**Action item**
All that should be output is the block of lines below from the line with "of human prostate" to the line with "micrograph of human", both included, exactly as written.

**Supplied data**
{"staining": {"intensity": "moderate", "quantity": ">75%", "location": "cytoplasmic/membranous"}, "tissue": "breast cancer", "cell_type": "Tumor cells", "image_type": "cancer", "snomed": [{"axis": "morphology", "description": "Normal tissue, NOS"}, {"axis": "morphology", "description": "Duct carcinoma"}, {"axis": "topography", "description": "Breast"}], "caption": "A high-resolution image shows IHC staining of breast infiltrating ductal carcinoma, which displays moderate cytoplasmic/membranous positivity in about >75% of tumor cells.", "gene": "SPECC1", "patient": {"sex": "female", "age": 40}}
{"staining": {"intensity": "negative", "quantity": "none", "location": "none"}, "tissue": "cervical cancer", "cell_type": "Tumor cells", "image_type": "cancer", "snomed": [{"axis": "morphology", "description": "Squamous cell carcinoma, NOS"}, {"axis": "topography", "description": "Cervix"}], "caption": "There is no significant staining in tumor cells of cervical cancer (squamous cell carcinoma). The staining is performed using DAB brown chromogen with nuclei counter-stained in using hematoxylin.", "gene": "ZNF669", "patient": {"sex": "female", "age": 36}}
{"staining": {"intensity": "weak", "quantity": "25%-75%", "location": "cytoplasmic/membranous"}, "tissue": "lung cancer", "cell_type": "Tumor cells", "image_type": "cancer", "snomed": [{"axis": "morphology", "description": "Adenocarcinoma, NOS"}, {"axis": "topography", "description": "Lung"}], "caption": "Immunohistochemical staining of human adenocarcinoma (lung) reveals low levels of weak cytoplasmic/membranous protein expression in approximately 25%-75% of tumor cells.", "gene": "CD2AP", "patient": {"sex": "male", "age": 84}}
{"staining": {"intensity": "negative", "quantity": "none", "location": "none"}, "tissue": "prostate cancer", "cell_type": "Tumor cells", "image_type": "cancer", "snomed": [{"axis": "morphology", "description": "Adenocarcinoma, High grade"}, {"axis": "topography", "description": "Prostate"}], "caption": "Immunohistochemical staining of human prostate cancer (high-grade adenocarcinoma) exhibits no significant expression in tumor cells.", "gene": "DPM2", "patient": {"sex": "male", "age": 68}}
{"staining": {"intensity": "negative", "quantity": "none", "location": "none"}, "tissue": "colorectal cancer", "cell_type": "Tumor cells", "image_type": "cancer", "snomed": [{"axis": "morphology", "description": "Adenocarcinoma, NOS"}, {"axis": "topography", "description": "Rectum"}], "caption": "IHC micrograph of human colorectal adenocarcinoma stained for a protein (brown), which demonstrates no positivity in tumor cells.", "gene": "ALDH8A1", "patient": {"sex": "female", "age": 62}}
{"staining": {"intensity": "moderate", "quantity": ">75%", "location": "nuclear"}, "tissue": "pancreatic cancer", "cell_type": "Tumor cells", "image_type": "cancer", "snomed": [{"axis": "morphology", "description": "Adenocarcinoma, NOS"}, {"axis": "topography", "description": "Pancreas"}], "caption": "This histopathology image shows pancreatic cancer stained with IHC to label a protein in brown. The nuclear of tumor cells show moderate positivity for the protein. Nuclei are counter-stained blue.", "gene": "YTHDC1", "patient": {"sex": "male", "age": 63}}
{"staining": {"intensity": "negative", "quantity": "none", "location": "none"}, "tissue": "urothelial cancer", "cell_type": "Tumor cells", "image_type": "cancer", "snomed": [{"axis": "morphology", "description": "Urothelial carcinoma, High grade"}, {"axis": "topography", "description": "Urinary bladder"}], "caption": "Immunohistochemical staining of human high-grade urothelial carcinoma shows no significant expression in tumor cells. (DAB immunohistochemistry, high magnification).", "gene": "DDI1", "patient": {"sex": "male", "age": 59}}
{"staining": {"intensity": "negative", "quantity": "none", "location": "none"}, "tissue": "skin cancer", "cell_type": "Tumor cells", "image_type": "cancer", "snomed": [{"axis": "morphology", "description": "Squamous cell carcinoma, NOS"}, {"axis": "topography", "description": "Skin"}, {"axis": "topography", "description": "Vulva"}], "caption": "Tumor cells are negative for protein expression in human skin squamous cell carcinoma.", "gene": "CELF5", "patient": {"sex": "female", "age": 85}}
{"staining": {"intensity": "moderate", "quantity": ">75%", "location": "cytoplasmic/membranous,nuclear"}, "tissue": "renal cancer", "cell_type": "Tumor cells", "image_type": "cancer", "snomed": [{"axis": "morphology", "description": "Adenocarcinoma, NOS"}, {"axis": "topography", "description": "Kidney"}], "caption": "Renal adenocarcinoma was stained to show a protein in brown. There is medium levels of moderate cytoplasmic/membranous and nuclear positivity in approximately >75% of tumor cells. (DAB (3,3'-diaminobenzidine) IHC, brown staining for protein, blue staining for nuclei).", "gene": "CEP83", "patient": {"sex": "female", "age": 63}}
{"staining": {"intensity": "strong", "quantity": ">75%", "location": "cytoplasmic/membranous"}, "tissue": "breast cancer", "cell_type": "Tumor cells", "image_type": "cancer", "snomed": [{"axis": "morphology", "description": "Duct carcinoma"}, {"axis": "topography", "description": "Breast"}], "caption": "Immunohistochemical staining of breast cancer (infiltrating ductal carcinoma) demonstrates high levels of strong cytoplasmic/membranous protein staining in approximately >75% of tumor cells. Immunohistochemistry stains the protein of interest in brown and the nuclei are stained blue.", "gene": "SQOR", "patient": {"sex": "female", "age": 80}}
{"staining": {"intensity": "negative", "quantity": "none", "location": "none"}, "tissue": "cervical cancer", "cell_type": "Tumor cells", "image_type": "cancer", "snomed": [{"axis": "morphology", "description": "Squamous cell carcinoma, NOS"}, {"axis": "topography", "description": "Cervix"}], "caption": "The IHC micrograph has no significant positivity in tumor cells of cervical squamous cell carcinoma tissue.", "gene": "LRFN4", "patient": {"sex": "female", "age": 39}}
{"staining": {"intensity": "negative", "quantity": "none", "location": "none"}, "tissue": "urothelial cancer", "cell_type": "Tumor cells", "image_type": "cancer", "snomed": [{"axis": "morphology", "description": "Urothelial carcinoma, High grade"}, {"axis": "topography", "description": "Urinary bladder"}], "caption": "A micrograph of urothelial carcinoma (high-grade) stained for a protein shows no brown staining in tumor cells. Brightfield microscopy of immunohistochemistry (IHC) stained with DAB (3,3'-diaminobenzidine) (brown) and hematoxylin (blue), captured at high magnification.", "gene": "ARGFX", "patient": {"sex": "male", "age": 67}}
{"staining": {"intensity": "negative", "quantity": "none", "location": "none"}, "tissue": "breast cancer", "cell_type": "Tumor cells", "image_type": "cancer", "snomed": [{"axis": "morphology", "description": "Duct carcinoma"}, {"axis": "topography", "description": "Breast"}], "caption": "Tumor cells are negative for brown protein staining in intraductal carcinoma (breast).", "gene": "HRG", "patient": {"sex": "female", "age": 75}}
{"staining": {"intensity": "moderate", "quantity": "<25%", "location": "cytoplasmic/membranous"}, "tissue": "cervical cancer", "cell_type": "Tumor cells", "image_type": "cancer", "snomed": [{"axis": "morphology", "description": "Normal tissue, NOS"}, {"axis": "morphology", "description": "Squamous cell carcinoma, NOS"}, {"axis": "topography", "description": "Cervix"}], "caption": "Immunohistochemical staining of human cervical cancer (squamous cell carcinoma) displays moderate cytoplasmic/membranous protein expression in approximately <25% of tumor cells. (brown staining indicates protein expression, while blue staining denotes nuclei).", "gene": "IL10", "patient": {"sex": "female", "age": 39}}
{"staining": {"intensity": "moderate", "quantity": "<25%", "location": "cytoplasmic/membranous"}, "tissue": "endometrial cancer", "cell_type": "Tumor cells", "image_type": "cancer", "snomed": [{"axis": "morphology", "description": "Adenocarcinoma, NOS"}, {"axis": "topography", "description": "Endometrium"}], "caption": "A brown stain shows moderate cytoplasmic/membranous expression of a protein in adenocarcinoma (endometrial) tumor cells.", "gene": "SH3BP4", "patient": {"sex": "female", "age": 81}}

**Your response**
{"staining": {"intensity": "negative", "quantity": "none", "location": "none"}, "tissue": "prostate cancer", "cell_type": "Tumor cells", "image_type": "cancer", "snomed": [{"axis": "morphology", "description": "Adenocarcinoma, High grade"}, {"axis": "topography", "description": "Prostate"}], "caption": "Immunohistochemical staining of human prostate cancer (high-grade adenocarcinoma) exhibits no significant expression in tumor cells.", "gene": "DPM2", "patient": {"sex": "male", "age": 68}}
{"staining": {"intensity": "negative", "quantity": "none", "location": "none"}, "tissue": "colorectal cancer", "cell_type": "Tumor cells", "image_type": "cancer", "snomed": [{"axis": "morphology", "description": "Adenocarcinoma, NOS"}, {"axis": "topography", "description": "Rectum"}], "caption": "IHC micrograph of human colorectal adenocarcinoma stained for a protein (brown), which demonstrates no positivity in tumor cells.", "gene": "ALDH8A1", "patient": {"sex": "female", "age": 62}}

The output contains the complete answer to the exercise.